ACEP, and the State chapters, have a lot to talk about in the next few weeks and months; let’s just hope that those intent on their own particular version of health care reform might take a few moments to listen between rounds of pugnacious advocacy.
Myles Riner, MD, FACEP
Now home in Dayton for me and wherever you are today, the real work begins. We had a strong start at LAC this year in Washington DC with over 400 hill visits, but that is just the beginning. Now comes the grassroots ground effort to obtain more sponsors, gather support, and lobby for a hearing. Whether or not you were at LAC, emergency medicine needs your help!

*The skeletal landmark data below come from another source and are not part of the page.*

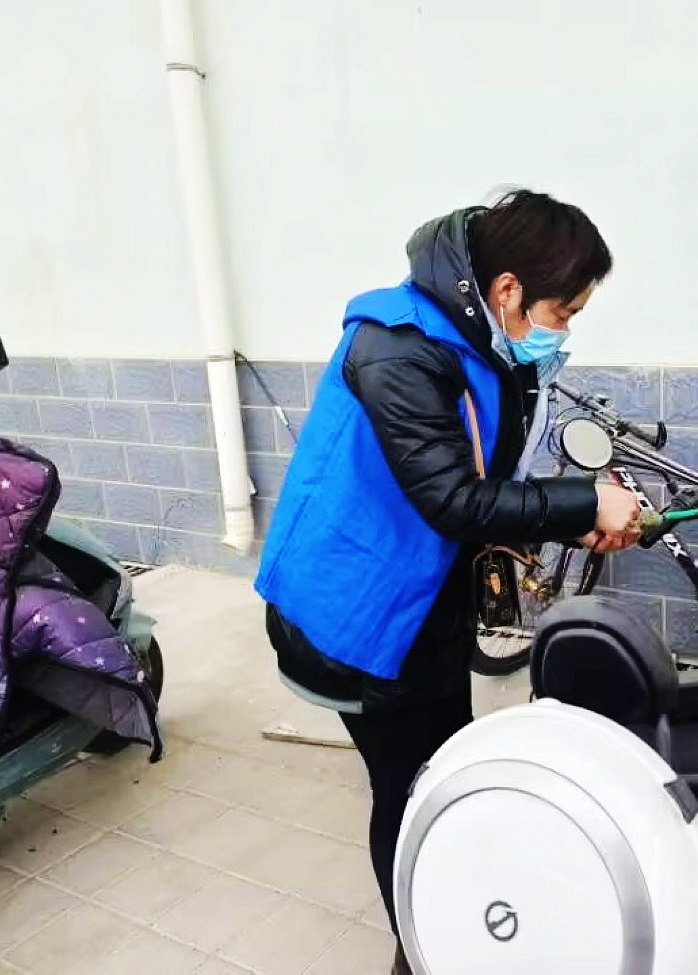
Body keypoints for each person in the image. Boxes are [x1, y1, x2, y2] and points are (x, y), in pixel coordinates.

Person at [254, 189, 641, 974]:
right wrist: (581, 503)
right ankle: (422, 948)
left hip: (419, 605)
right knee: (407, 789)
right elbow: (454, 499)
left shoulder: (481, 343)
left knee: (444, 769)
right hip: (356, 614)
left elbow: (485, 482)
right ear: (508, 290)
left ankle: (459, 913)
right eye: (563, 311)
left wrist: (574, 519)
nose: (565, 330)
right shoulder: (397, 347)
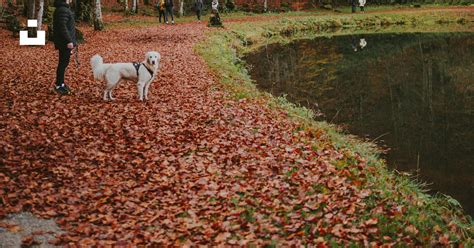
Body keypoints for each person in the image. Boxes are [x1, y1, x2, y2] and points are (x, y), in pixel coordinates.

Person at [53, 0, 76, 95]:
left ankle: (61, 84)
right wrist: (69, 40)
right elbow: (62, 27)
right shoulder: (63, 10)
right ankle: (59, 85)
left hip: (64, 42)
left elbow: (65, 26)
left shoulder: (62, 9)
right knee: (63, 64)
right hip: (64, 43)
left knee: (63, 63)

Write a letter. Take the time to thank those that you met with in DC if you had the opportunity to travel. If you did not make it to DC, write to your legislator and senator and encourage them to support the Access to Emergency Medical Services Act of 2009 (HR1188, SB 468) this year. It does not need to be long. Just tell them the problem of overcrowding, given them a story of their constituents, and the benefits of the bill. For those that may not be as familiar, this bill studies the problem of overcrowding, works to develop and implement the suggested solutions, and provide funding for those that provide emergency care to encourage on call coverage and access to emergency services. A few minutes to write a letter can make significant change! I encourage you to lobby your partners to do the same.
Write to the papers. It is truly amazing how willing the papers are to publish a letter to the editor from a physician. There are standard letters that you can obtain from the ACEP advocacy folks, or write your own. Most have a word count around 250 words, so you can make it short. Just take the time to get the word out.

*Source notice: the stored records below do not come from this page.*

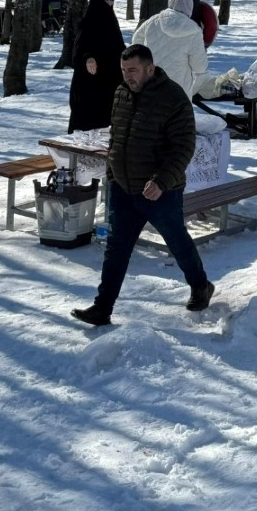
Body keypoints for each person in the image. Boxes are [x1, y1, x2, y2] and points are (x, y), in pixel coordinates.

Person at [71, 45, 213, 326]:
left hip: (160, 190)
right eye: (124, 71)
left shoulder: (173, 98)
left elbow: (184, 146)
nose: (128, 77)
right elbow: (117, 136)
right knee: (116, 249)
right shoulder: (122, 92)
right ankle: (103, 307)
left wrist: (162, 181)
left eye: (133, 71)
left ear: (150, 68)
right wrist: (112, 170)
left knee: (177, 241)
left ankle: (200, 286)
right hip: (123, 187)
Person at [130, 0, 207, 98]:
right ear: (190, 6)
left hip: (151, 82)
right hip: (179, 89)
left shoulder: (152, 21)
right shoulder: (194, 30)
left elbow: (136, 42)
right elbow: (200, 67)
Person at [68, 0, 124, 132]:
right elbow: (78, 51)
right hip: (90, 81)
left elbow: (118, 46)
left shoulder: (112, 21)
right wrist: (87, 58)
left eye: (112, 0)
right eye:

Talk to your friends/colleagues/administors/etc. Start the conversation on the overcrowding problem. If you suffer right now from overcrowding, use this as a launching point for change. If you are among the lucky few who have not experienced significant overcrowding, work toward a prophylactic solution and get some of the solutions in place.
In the end, the work on DC is only a start, the real work begins at home. Keep up the progress and the hardwork. Make a real effort to build on the success and relationships you have formed. We need to remind those that are going to define health care reform that the emergency department has been and will be the national safety net. We need a seat at the table. That only happens with your support and dedication!